Subramanian Sarma:The Middle East has been a very important market for L&T for quite some time. We have been present there for more than two decades and this market is growing quite rapidly. Our market share from the Middle East definitely has grown over the years. And it also depends on what level of activities happen in the domestic business because it is a percentage of the total. So, we expect that for the next few years Middle East will continue to play a very important role for us in terms of opportunities particularly in the energy sector as well as in the power transmission and distribution sector where we are executing quite a few of large solar parks and energy transition related projects and there will also be certain opportunities emerging from infrastructure, but then we are going to be much more selective in our approach. So, all in all, I think we see a very positive outlook for the next few years.
Taking a leaf from the sectors that you see more business coming in from the Middle East region, in the next four to five years, where do you see your Middle East order book going to from where it is currently?
Subramanian Sarma: The businesses we are really focusing on in the Middle East are hydrocarbon and solar park and related energy storage solution projects. Here, we see opportunities of $50-60 billion over the next three years, roughly $20 billion per year pipeline. It could grow even further, depending on where the oil prices remain and how much additional capital gets attracted to these sectors.
You represent the energy vertical of the massive conglomerate L&T. I want to understand how much of the incremental orders are coming from legacy oil and gas, hydrocarbon type of work and how much is from renewables, because we understand that the entire Middle East is also trying to put a lot of projects around renewables.
Subramanian Sarma: Yes, there is a three-pronged approach being followed by most of the national oil companies there. One is to continue to monetise their existing assets, which is the upstream and midstream, both offshore and onshore. Second is also to look at certain crude to chemicals type of projects where there is more value addition. Third, of course, is the low carbon solutions, such as production of green hydrogen, green ammonia, and what we need is also green power for that.

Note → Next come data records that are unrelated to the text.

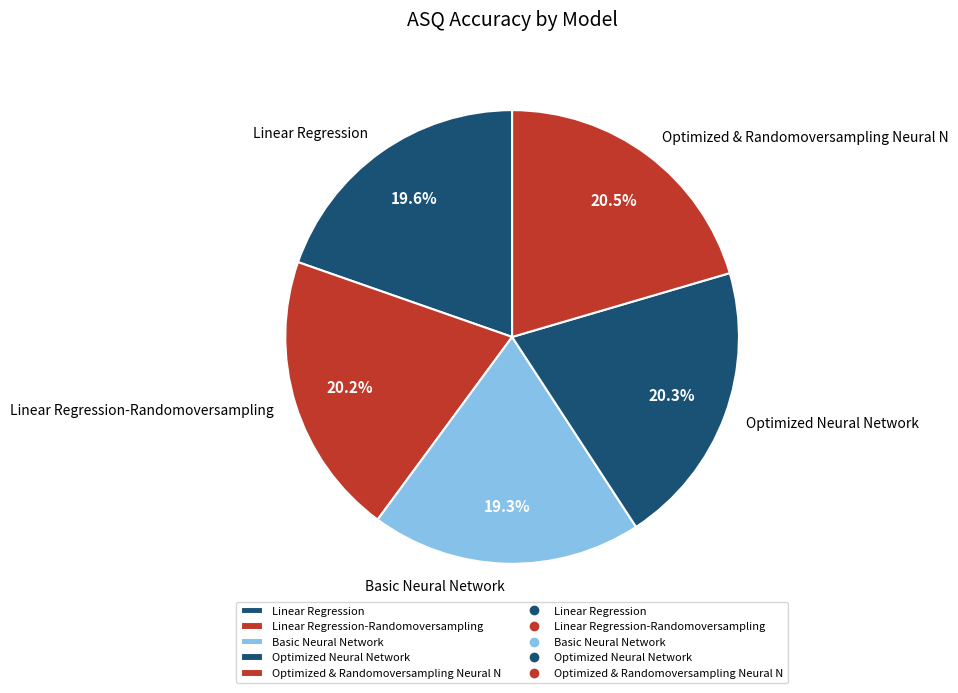

What portion of the pie excludes Linear Regression-Randomoversampling?

79.8%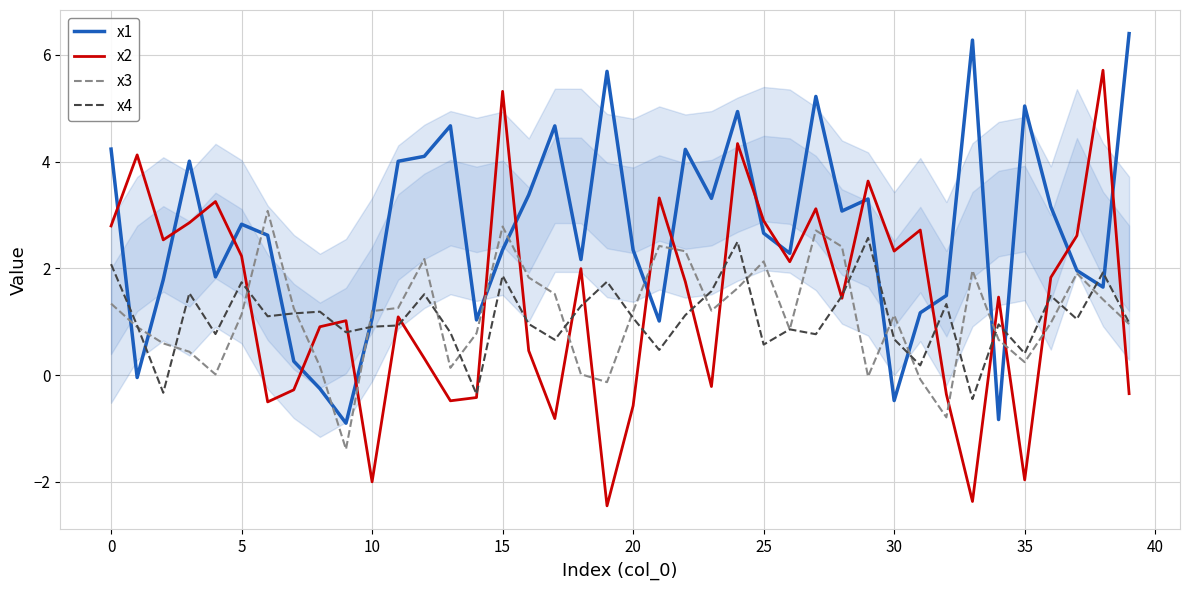

How many values in the x3 series are below 1?

18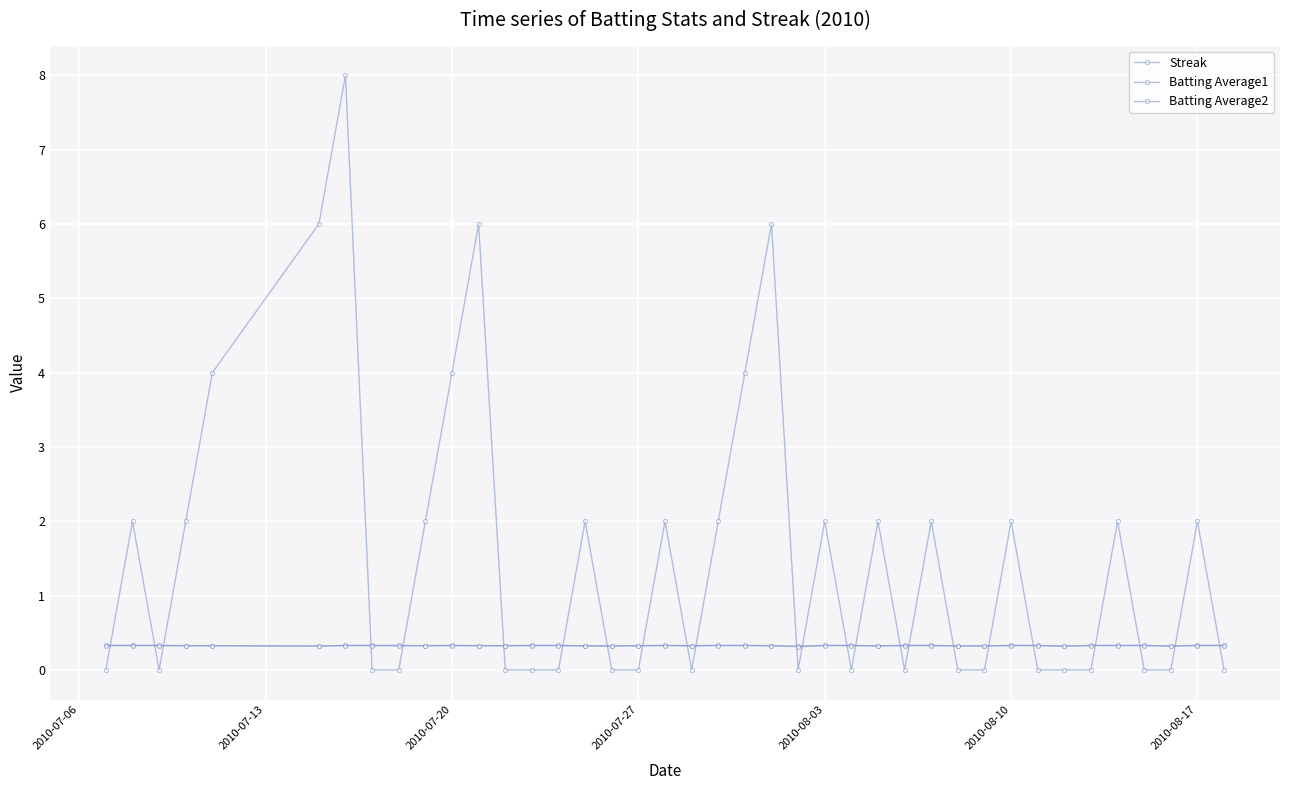

Does the chart have visible grid lines?

Yes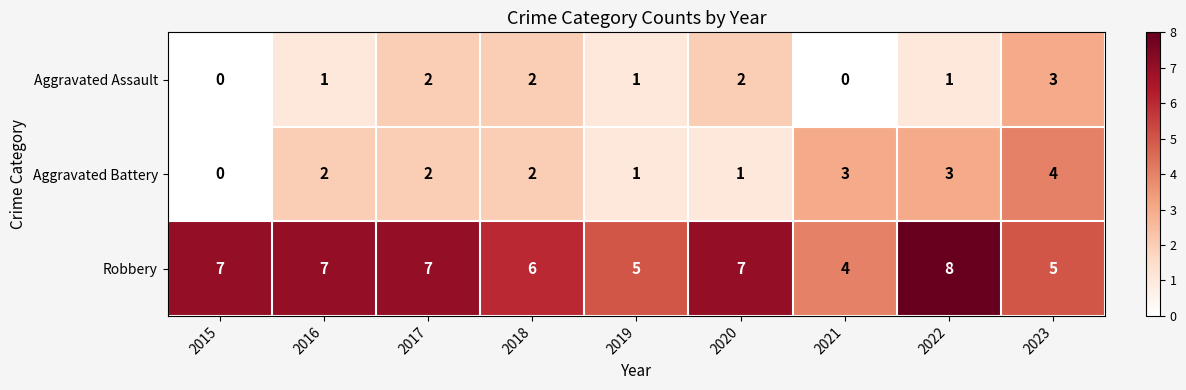

Count the Robbery values in the range 5 to 7.

7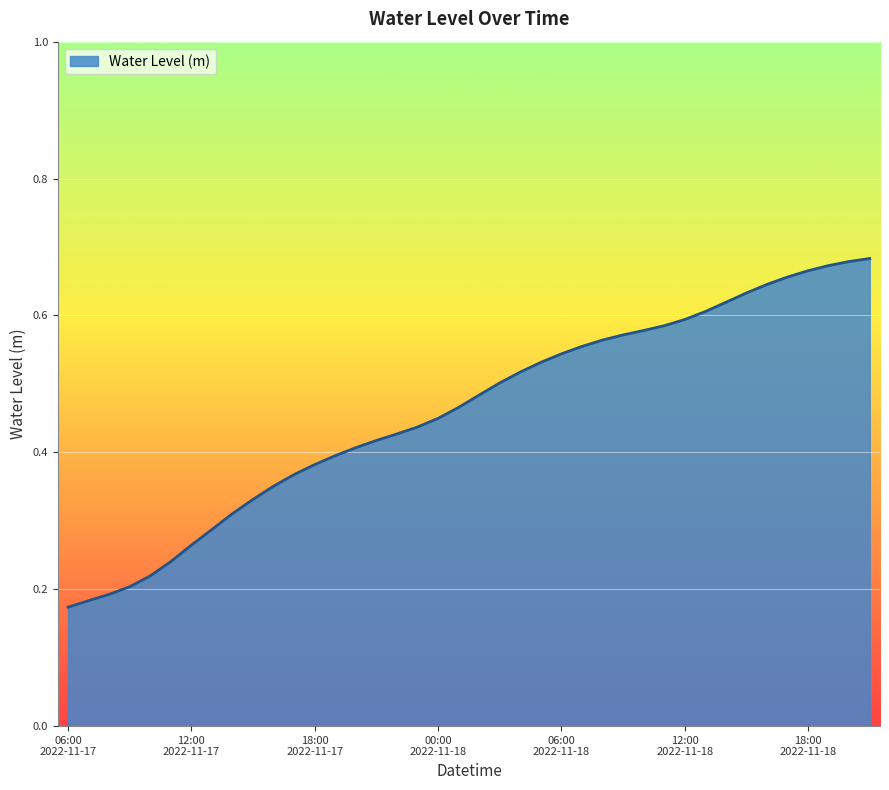

How many values are between 0 and 1?

40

Now we have a presence in all the three segments. I would say that we will continue to win our conventional upstream projects and we may also have some opportunities in the crude to chemicals sector and definitely a large share in the solar parks where we have a very strong presence as we are one of the major contractors there, including what we are doing for NEOM in Saudi Arabia.
Currently, 36% of your order book is coming from the Middle East. That is almost one-third. Do you see the profile of this business hanging right now from low basic turnkey projects to high-end projects? The capex in the Middle East now would be drastically different than what it was five years ago. In the next five years, the capex requirement would be highly skill based and has to be backed by IP. It would be at a different complexity.

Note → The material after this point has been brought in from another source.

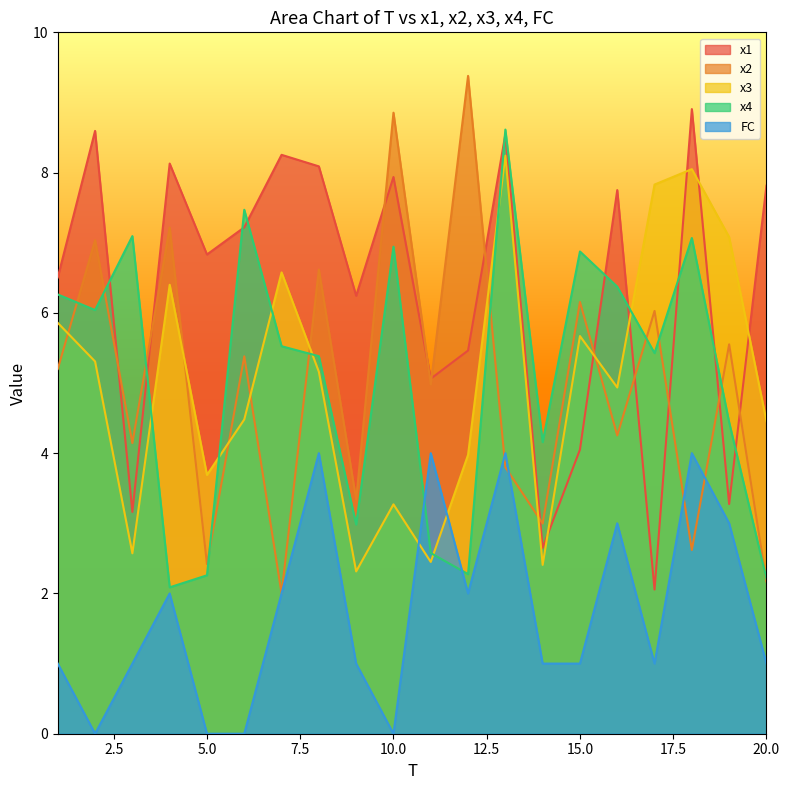

How many values in the x3 series are below 5?

10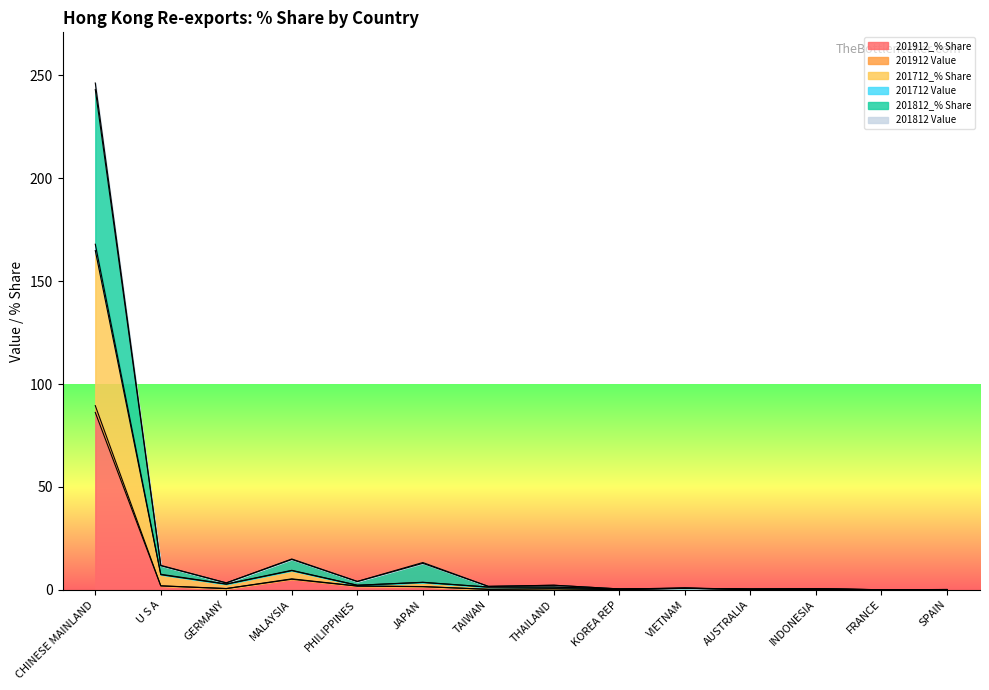

True or false: 201912_% Share and 201712_% Share cross at least once.

False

Subramanian Sarma: I am not seeing that significant a shift in the type of projects. We will continue to see various forms of EPC type of projects in the conventional sector, as well as in the solar park. There could be variations of the contracting model, but not a significant shift. The presence we have and the track record we have built over the last so many years, positions ourselves in a very good stage to benefit from this.When it comes to the Middle East, could you give us a geography of how you count the Middle East? Is it about Saudi Arabia? Is it about Kuwait? Could you give us a country-wise breakup where the business is high and where the business is low?
Subramanian Sarma: I think the Middle East in broader terms includes the Kingdom of Saudi Arabia, and then Kuwait and Qatar, UAE, Oman, These are the major players. Currently, I think the intense level of activities is quite high in the Kingdom, and closely followed by Qatar and UAE. We expect Kuwait also to come up with some major projects in the next financial year and Oman is exploring various projects related to the energy transition. Particularly, they are also talking about huge solar parks and green hydrogen projects in the Duqm area on the east coast of Oman. So, the Kingdom is leading, very closely followed by Qatar and UAE.There is a new Middle East corridor also at play, that is going to change the connectivity from India to the Middle East. How do you view that and what kind of change do you think if this Middle East corridor once implemented will have?

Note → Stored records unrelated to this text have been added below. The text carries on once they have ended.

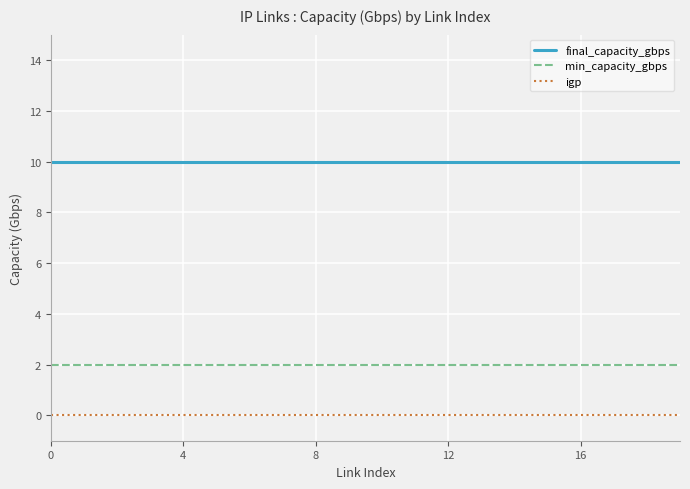

What is the maximum value shown in the chart?

10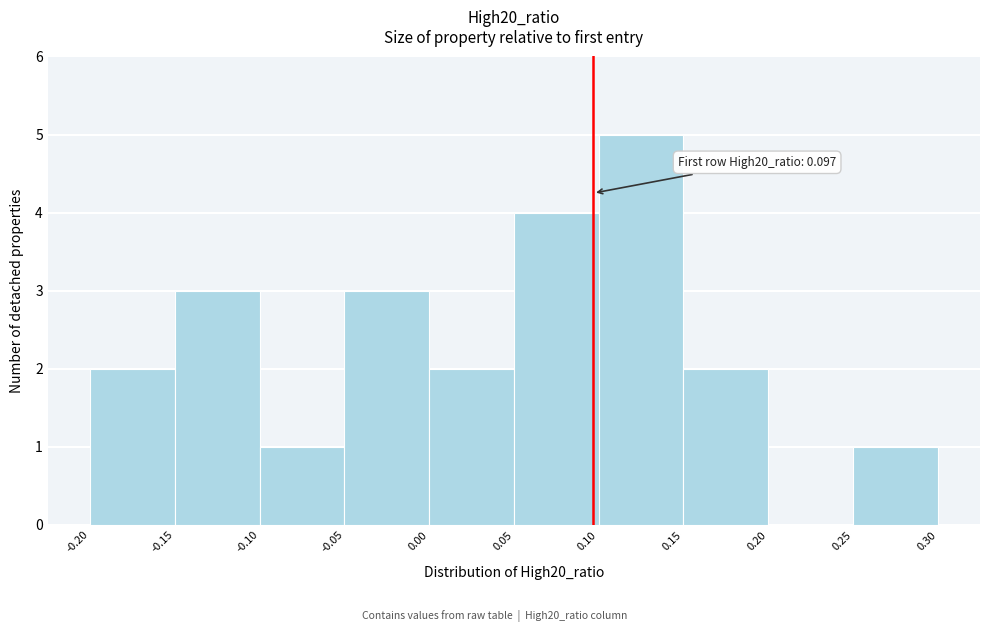

Over which range of the x-axis is the bar tallest?

0.10 to 0.15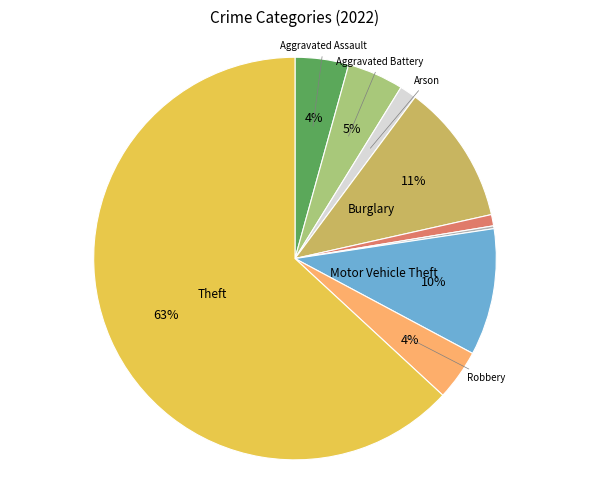

To the nearest percent, what is the average slice percentage?

11%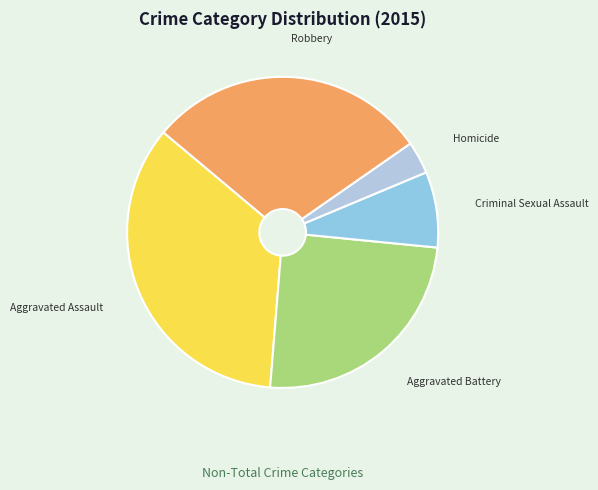

Which slice is the smallest?

Homicide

Subramanian Sarma: Currently, we are not seeing much of that on the ground. I mean, definitely it has been a great initiative signed up during the G20 summit and maybe there is a lot of work happening on the drawing board. But on the ground, we are not seeing much and there is not much talk about that. But the bilateral relationship between India and most of our neighbouring countries has been phenomenal. It has been very good and all the Indian companies and manufacturers are benefiting from that. We are viewed differently and if you continue to perform well, all the companies from India will have a larger share of that market.